■ EXERCISE GOAL: Could you rewrite the data as a Markdown table with the columns Row and Line, starting with the line containing "dium. Increased EAT" and going on through the line containing "The AI that builds your coaching business"? Leave out blank lines and the pictures.

■ INPUT RECORDS:
————

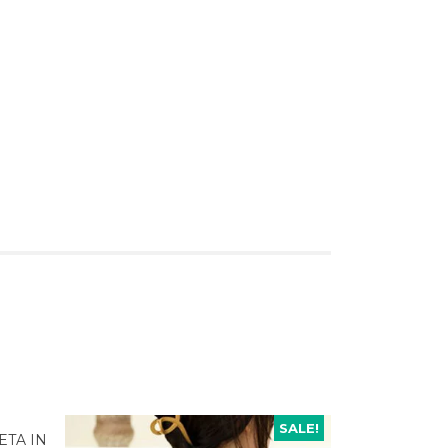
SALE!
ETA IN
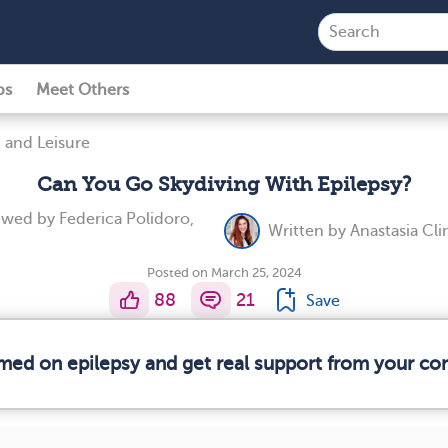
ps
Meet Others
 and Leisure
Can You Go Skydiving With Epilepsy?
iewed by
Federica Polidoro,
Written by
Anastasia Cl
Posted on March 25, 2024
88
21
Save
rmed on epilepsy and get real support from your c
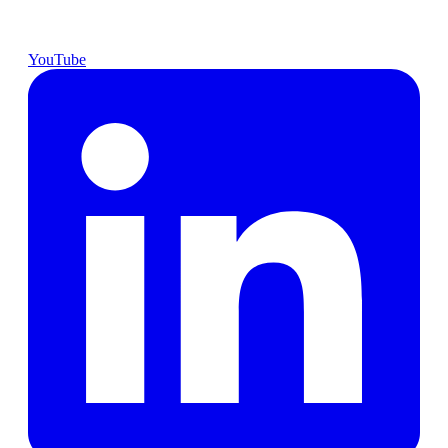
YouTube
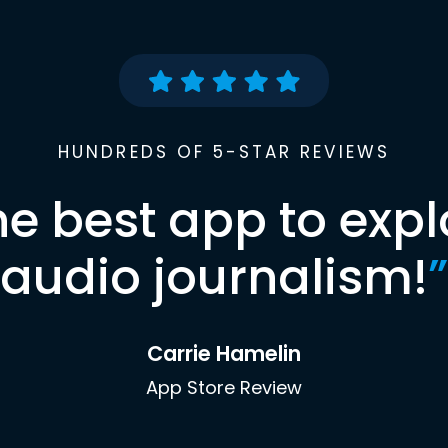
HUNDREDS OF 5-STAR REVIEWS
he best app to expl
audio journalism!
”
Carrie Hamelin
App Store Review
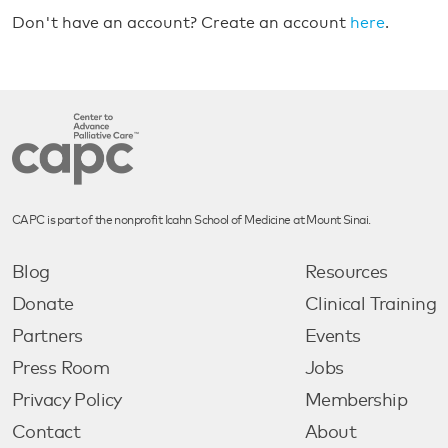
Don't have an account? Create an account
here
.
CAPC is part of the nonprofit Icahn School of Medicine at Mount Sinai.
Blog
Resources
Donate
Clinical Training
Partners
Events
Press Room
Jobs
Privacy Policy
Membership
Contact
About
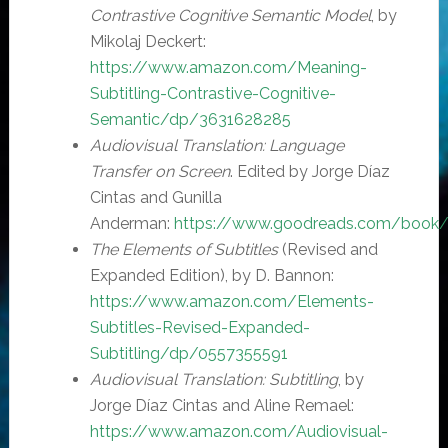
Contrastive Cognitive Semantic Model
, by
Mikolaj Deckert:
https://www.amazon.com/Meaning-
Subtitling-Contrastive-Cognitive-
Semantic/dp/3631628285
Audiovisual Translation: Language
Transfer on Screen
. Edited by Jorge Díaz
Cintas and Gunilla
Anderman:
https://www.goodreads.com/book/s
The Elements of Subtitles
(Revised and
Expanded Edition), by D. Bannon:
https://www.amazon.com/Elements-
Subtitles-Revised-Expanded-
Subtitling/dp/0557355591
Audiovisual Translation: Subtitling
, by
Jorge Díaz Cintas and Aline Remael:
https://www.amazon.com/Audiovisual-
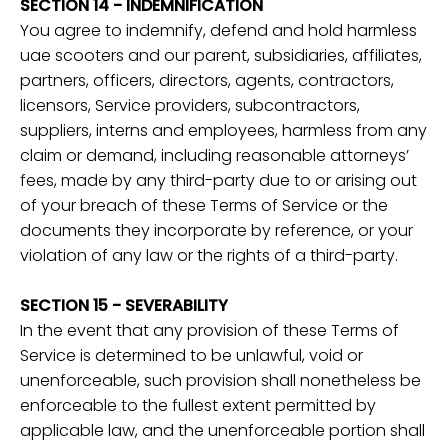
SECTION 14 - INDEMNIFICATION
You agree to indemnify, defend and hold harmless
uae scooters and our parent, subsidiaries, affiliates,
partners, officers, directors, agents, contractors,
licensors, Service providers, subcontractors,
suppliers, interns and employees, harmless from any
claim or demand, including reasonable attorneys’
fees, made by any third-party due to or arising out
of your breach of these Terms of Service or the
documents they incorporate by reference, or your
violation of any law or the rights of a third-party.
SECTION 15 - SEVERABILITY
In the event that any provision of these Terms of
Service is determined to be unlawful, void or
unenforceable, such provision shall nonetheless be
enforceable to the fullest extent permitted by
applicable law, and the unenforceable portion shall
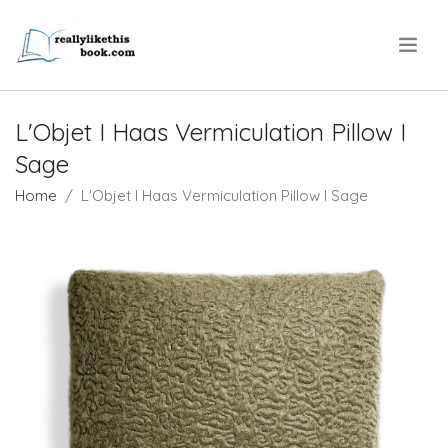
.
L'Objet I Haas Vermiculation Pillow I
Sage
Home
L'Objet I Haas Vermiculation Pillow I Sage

————

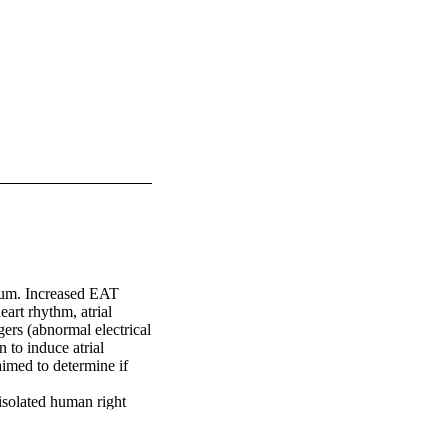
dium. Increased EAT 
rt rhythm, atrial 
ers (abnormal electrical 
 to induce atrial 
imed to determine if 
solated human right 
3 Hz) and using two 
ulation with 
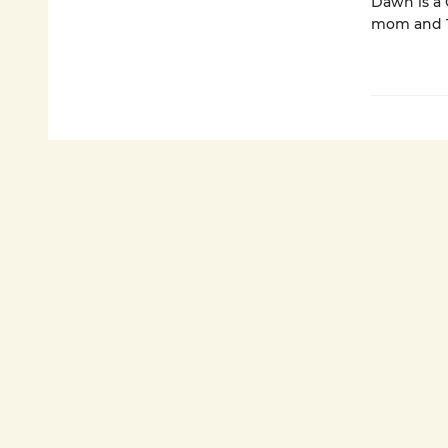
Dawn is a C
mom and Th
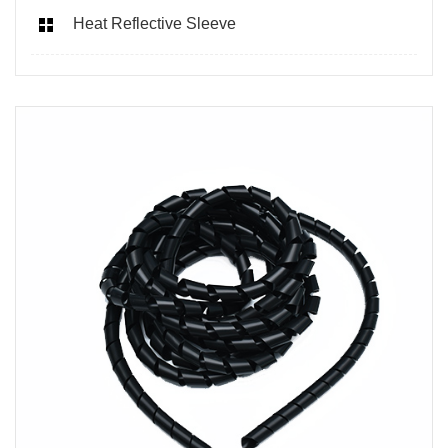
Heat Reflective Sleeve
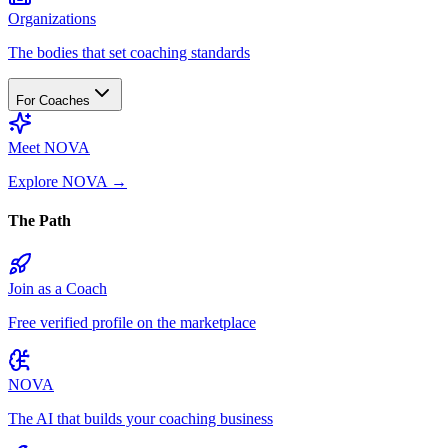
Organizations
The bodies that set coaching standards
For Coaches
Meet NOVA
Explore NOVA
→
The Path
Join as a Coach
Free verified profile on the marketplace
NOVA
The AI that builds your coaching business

————

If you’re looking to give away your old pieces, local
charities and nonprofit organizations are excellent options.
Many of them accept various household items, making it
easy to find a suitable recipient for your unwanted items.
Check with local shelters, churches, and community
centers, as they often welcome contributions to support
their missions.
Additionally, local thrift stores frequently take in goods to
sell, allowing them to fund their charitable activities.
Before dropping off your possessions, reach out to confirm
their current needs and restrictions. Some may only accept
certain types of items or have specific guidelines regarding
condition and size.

————

■ ANSWER FOR THE TASK:
| Row | Line |
|---|---|
| 1 | dium. Increased EAT  |
| 2 | rt rhythm, atrial  |
| 3 | ers (abnormal electrical  |
| 4 |  to induce atrial  |
| 5 | imed to determine if  |
| 6 | solated human right  |
| 7 | 3 Hz) and using two  |
| 8 | ulation with  |
| 9 | Dawn is a C |
| 10 | mom and Th |
| 11 | Heat Reflective Sleeve |
| 12 | Organizations |
| 13 | The bodies that set coaching standards |
| 14 | For Coaches |
| 15 | Meet NOVA |
| 16 | Explore NOVA |
| 17 | → |
| 18 | The Path |
| 19 | Join as a Coach |
| 20 | Free verified profile on the marketplace |
| 21 | NOVA |
| 22 | The AI that builds your coaching business |